Set problem:
Echo every line of the entries below, character for character, without changing anything.

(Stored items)
---+---

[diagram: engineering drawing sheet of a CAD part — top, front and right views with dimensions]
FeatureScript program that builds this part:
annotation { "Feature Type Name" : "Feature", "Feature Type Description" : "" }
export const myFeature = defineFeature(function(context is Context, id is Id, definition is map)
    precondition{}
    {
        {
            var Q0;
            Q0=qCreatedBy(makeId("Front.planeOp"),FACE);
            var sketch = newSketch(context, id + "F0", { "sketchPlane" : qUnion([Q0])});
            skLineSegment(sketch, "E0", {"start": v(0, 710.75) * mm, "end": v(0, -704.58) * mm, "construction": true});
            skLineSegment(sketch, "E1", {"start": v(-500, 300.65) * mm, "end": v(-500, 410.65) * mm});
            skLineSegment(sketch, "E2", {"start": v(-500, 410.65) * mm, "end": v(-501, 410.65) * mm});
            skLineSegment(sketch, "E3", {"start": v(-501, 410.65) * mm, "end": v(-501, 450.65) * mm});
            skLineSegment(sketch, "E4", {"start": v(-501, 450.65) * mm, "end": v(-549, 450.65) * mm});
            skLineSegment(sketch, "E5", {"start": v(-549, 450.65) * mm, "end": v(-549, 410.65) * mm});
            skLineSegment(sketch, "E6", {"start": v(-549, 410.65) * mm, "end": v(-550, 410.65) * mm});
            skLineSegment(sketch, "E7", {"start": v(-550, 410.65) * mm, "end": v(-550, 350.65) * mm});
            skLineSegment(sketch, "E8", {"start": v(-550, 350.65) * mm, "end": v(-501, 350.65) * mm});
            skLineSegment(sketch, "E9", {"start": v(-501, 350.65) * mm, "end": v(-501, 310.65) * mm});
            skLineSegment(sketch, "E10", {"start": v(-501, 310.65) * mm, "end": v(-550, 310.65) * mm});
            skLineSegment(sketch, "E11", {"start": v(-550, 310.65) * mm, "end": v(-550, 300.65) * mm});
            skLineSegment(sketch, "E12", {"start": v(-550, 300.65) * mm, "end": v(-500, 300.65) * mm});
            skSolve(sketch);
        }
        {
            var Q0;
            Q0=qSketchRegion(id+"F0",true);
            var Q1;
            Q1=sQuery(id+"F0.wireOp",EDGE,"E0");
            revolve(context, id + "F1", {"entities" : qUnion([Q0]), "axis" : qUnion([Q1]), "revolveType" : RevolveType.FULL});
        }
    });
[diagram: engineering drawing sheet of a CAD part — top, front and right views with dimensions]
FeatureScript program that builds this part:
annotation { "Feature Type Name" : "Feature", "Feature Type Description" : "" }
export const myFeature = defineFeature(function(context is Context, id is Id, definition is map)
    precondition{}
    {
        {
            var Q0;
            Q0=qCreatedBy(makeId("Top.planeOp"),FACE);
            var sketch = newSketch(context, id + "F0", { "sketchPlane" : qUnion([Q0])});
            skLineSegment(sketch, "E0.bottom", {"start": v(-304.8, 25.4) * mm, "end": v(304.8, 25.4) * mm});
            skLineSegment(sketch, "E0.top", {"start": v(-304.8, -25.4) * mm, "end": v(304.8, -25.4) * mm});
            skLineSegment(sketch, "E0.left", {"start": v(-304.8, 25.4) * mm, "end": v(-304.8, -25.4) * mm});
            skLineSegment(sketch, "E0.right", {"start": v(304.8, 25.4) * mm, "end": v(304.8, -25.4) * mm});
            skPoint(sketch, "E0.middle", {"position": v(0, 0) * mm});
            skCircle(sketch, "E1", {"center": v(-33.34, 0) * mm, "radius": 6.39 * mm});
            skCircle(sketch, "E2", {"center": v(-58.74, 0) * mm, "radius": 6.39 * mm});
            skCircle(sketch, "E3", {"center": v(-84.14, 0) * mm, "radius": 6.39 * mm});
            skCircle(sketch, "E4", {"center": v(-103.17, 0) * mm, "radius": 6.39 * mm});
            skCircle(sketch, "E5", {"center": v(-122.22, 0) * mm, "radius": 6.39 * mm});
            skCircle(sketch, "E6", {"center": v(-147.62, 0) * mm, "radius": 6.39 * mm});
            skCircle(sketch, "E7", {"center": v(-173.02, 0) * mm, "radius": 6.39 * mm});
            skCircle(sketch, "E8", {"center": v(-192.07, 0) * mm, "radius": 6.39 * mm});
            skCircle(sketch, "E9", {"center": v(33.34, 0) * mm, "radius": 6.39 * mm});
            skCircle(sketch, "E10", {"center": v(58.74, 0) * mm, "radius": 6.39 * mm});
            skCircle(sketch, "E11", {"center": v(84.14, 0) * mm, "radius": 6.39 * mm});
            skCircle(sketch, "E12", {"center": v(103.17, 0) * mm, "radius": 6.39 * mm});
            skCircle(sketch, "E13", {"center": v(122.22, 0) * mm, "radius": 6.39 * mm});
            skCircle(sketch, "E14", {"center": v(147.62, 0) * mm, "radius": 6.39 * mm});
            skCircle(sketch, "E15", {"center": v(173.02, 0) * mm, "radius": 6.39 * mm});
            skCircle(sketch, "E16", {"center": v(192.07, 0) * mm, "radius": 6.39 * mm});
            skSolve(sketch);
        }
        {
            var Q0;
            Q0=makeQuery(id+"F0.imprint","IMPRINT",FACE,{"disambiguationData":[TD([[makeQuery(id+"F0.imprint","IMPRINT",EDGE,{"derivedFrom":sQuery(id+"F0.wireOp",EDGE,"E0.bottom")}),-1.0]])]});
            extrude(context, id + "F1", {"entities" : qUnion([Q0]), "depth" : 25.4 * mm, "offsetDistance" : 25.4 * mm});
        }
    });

---+---

Solution to the problem:
[diagram: engineering drawing sheet of a CAD part — top, front and right views with dimensions]
FeatureScript program that builds this part:
annotation { "Feature Type Name" : "Feature", "Feature Type Description" : "" }
export const myFeature = defineFeature(function(context is Context, id is Id, definition is map)
    precondition{}
    {
        {
            var Q0;
            Q0=qCreatedBy(makeId("Front.planeOp"),FACE);
            var sketch = newSketch(context, id + "F0", { "sketchPlane" : qUnion([Q0])});
            skLineSegment(sketch, "E0", {"start": v(0, 710.75) * mm, "end": v(0, -704.58) * mm, "construction": true});
            skLineSegment(sketch, "E1", {"start": v(-500, 300.65) * mm, "end": v(-500, 410.65) * mm});
            skLineSegment(sketch, "E2", {"start": v(-500, 410.65) * mm, "end": v(-501, 410.65) * mm});
            skLineSegment(sketch, "E3", {"start": v(-501, 410.65) * mm, "end": v(-501, 450.65) * mm});
            skLineSegment(sketch, "E4", {"start": v(-501, 450.65) * mm, "end": v(-549, 450.65) * mm});
            skLineSegment(sketch, "E5", {"start": v(-549, 450.65) * mm, "end": v(-549, 410.65) * mm});
            skLineSegment(sketch, "E6", {"start": v(-549, 410.65) * mm, "end": v(-550, 410.65) * mm});
            skLineSegment(sketch, "E7", {"start": v(-550, 410.65) * mm, "end": v(-550, 350.65) * mm});
            skLineSegment(sketch, "E8", {"start": v(-550, 350.65) * mm, "end": v(-501, 350.65) * mm});
            skLineSegment(sketch, "E9", {"start": v(-501, 350.65) * mm, "end": v(-501, 310.65) * mm});
            skLineSegment(sketch, "E10", {"start": v(-501, 310.65) * mm, "end": v(-550, 310.65) * mm});
            skLineSegment(sketch, "E11", {"start": v(-550, 310.65) * mm, "end": v(-550, 300.65) * mm});
            skLineSegment(sketch, "E12", {"start": v(-550, 300.65) * mm, "end": v(-500, 300.65) * mm});
            skSolve(sketch);
        }
        {
            var Q0;
            Q0=qSketchRegion(id+"F0",true);
            var Q1;
            Q1=sQuery(id+"F0.wireOp",EDGE,"E0");
            revolve(context, id + "F1", {"entities" : qUnion([Q0]), "axis" : qUnion([Q1]), "revolveType" : RevolveType.FULL});
        }
    });
[diagram: engineering drawing sheet of a CAD part — top, front and right views with dimensions]
FeatureScript program that builds this part:
annotation { "Feature Type Name" : "Feature", "Feature Type Description" : "" }
export const myFeature = defineFeature(function(context is Context, id is Id, definition is map)
    precondition{}
    {
        {
            var Q0;
            Q0=qCreatedBy(makeId("Top.planeOp"),FACE);
            var sketch = newSketch(context, id + "F0", { "sketchPlane" : qUnion([Q0])});
            skLineSegment(sketch, "E0.bottom", {"start": v(-304.8, 25.4) * mm, "end": v(304.8, 25.4) * mm});
            skLineSegment(sketch, "E0.top", {"start": v(-304.8, -25.4) * mm, "end": v(304.8, -25.4) * mm});
            skLineSegment(sketch, "E0.left", {"start": v(-304.8, 25.4) * mm, "end": v(-304.8, -25.4) * mm});
            skLineSegment(sketch, "E0.right", {"start": v(304.8, 25.4) * mm, "end": v(304.8, -25.4) * mm});
            skPoint(sketch, "E0.middle", {"position": v(0, 0) * mm});
            skCircle(sketch, "E1", {"center": v(-33.34, 0) * mm, "radius": 6.39 * mm});
            skCircle(sketch, "E2", {"center": v(-58.74, 0) * mm, "radius": 6.39 * mm});
            skCircle(sketch, "E3", {"center": v(-84.14, 0) * mm, "radius": 6.39 * mm});
            skCircle(sketch, "E4", {"center": v(-103.17, 0) * mm, "radius": 6.39 * mm});
            skCircle(sketch, "E5", {"center": v(-122.22, 0) * mm, "radius": 6.39 * mm});
            skCircle(sketch, "E6", {"center": v(-147.62, 0) * mm, "radius": 6.39 * mm});
            skCircle(sketch, "E7", {"center": v(-173.02, 0) * mm, "radius": 6.39 * mm});
            skCircle(sketch, "E8", {"center": v(-192.07, 0) * mm, "radius": 6.39 * mm});
            skCircle(sketch, "E9", {"center": v(33.34, 0) * mm, "radius": 6.39 * mm});
            skCircle(sketch, "E10", {"center": v(58.74, 0) * mm, "radius": 6.39 * mm});
            skCircle(sketch, "E11", {"center": v(84.14, 0) * mm, "radius": 6.39 * mm});
            skCircle(sketch, "E12", {"center": v(103.17, 0) * mm, "radius": 6.39 * mm});
            skCircle(sketch, "E13", {"center": v(122.22, 0) * mm, "radius": 6.39 * mm});
            skCircle(sketch, "E14", {"center": v(147.62, 0) * mm, "radius": 6.39 * mm});
            skCircle(sketch, "E15", {"center": v(173.02, 0) * mm, "radius": 6.39 * mm});
            skCircle(sketch, "E16", {"center": v(192.07, 0) * mm, "radius": 6.39 * mm});
            skSolve(sketch);
        }
        {
            var Q0;
            Q0=makeQuery(id+"F0.imprint","IMPRINT",FACE,{"disambiguationData":[TD([[makeQuery(id+"F0.imprint","IMPRINT",EDGE,{"derivedFrom":sQuery(id+"F0.wireOp",EDGE,"E0.bottom")}),-1.0]])]});
            extrude(context, id + "F1", {"entities" : qUnion([Q0]), "depth" : 25.4 * mm, "offsetDistance" : 25.4 * mm});
        }
    });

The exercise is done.